The one-year anniversary of the final version of the Oculus Rift is coming soon. Plenty of time for all those huge VR games to have been developed and published (especially given that Oculus Rift development kits had existed for three years prior to the final launch).
So, where are all those games?
When the Oculus Rift and the HTC Vive were published, pretty much everybody was enormously excited about them and praising them to the heavens, and predicting an entire new industry revolving around VR. Everything you could possibly imagine would become possible in VR. It would revolutionize the entire gaming industry. Old-fashioned games would become pretty much obsolete. Criticism was largely ignored and ridiculed by early adopters and fanboys, sometimes even to rather verbally aggressive extents.
So, almost a year has passed of the glorious VR generation. Where are all those games?
There are like a couple of games that you could barely call "triple-A". By far the vast majority of games available for them are tech demos and small indie games (most of which look like absolute crap, as I have previously commented here and here.) The big-name games just aren't there. The closest thing you have is optional VR headset support in some vehicle simulators and driving games (which could arguably be considered "triple-A" titles.)
Sales figures of the headsets themselves are absolutely abysmal. Just a few months after launch, after all the early adopters got their devices, adoption rates pretty much halted for both of the systems. And they were really abysmal to begin with. (The current estimate of adoption rates of the HTC Vive among all Steam users is about 0.18%, and for the Oculus rift 0.1%.)
As I have commented many, many times before, this isn't surprising in the least. The adoption rates would probably be abysmal even if the headsets costed $400. However, at $700-900, just forget about it. The fact that HTC, Valve and Oculus thought that they could sell the headsets at those exorbitant prices is just mind-bogglingly stupid. And the stupidest part of all this? Their prices haven't dropped a cent. Yeah, good luck selling them, dumbasses.
I'm not the only one who saw this happening, and is increasingly seeing it.
Just a few months after the headsets were published, people started seeing the warning signs, like for example reported in this video: VR failing already?
The PlayStation VR promised hope, though. It was more affordable, and it worked on existing hardware (namely the PlayStation 4) rather than requiring you to do expensive upgrades to your system. Relatively large amounts of triple-A titles for PSVR were promised and announced.

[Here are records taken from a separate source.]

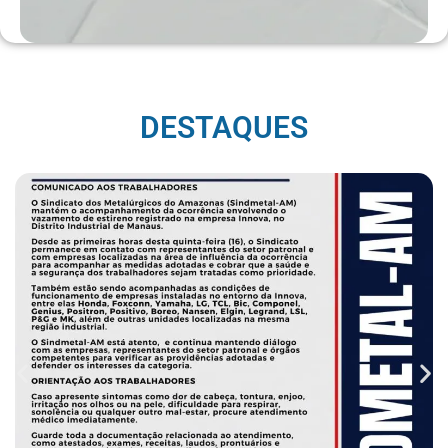
DESTAQUES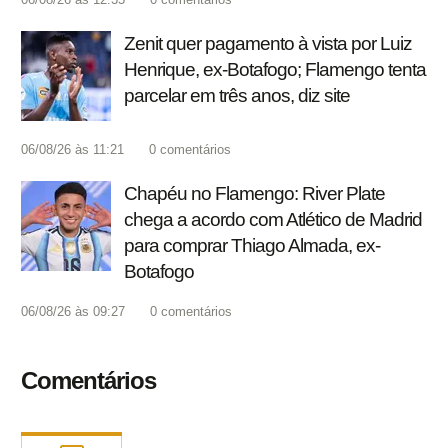
Zenit quer pagamento à vista por Luiz
Henrique, ex-Botafogo; Flamengo tenta
parcelar em três anos, diz site
06/08/26 às 11:21
0
comentários
Chapéu no Flamengo: River Plate
chega a acordo com Atlético de Madrid
para comprar Thiago Almada, ex-
Botafogo
06/08/26 às 09:27
0
comentários
Comentários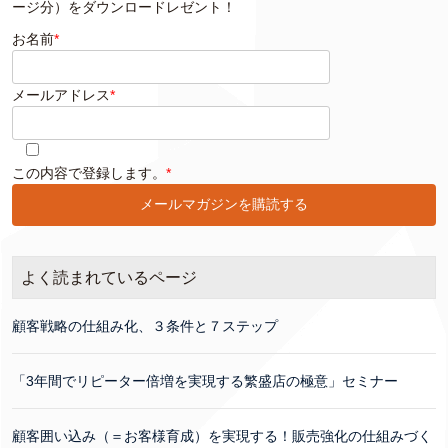
ージ分）をダウンロードレゼント！
お名前
*
メールアドレス
*
このフィールドは空のままにしてください。
この内容で登録します。
*
よく読まれているページ
顧客戦略の仕組み化、３条件と７ステップ
「3年間でリピーター倍増を実現する繁盛店の極意」セミナー
顧客囲い込み（＝お客様育成）を実現する！販売強化の仕組みづく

The PSVR has been out only for a couple of months, so it's too early to say. However, many people are already seeing the same warning signs: Relatively poor adoption rates (regardless of a rather large amount of early adopters), lack of real triple-A titles, announced titles with PSVR support being quietly dropped one after another...
PlayStation VR failing?
VR gaming is dead on arrival. (A more lighter-toned video on the subject, but they make good valid points.)
Why I sold my PlayStation VR. (Just the author's personal anecdote and opinion, but he is not alone in those sentiments.)

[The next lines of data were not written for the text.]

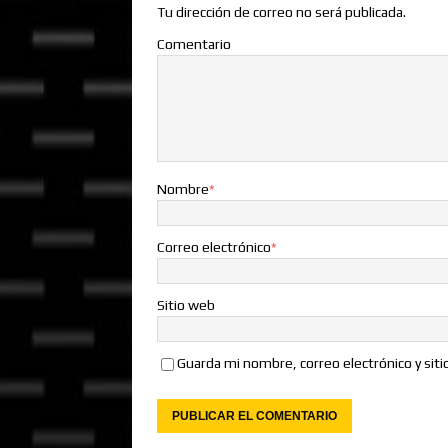
Tu dirección de correo no será publicada.
Comentario
Nombre
*
Correo electrónico
*
Sitio web
Guarda mi nombre, correo electrónico y sit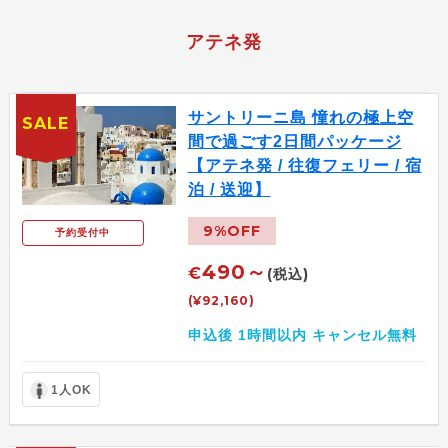
アテネ発
サントリーニ島 憧れの極上空
SALE
間で過ごす2日間パッケージ
【アテネ発 / 往復フェリー / 宿
泊 / 送迎】
9%OFF
予約受付中
490～
€
(税込)
(¥92,160)
申込後 1時間以内 キャンセル無料
1人OK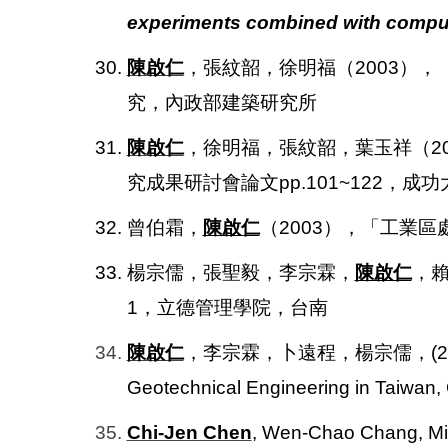
experiments combined with comput
30.
陳啟仁
，張紋韶，徐明福（2003），
究，內政部建築研究所
31.
陳啟仁
，徐明福，張紋韶，葉玉祥（20
究成果研討會論文pp.101~122，成
32. 曾伯霜，
陳啟仁
（2003），「工業區
33. 楊宗儒，張聖毅，李宗霖，
陳啟仁
，賴
1，立德管理學院，台南
34.
陳啟仁
，李宗霖，卜遠程，楊宗儒，(2003.1
Geotechnical Engineering in Taiwan, 
35.
Chi-Jen Chen
, Wen-Chao Chang, Mi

Why I'm losing faith in PlayStation VR.
You might ask why I'm writing about all this. Am I ridiculing VR and laughing at it? Is the tone of this post gleeful?
No, absolutely not. I'm writing this because I'm disappointed and frustrated. I wanted VR to succeed. I wanted to experience my all-time favorite games, and new games, in VR. I have been anxiously waiting to experience VR for about four years now.
But it seems that it isn't going to happen. I'm not going to buy an overly expensive toy with only a handful of tech demos and indie games for it, to collect dust on a shelf. I'm just not willing to spend that amount of money for a gimmick with little to no use.
And the ones to blame are those idiotic dumbasses at HTC and Oculus. They screwed it up royally. They could have made it work, but no. They didn't.
Sure, maybe VR will eventually recover in the future, in 5 to 10 years or so, with more affordable headsets and better third-party support, and perhaps the library of triple-A games will increase. Maybe. However, so far it's not looking very good.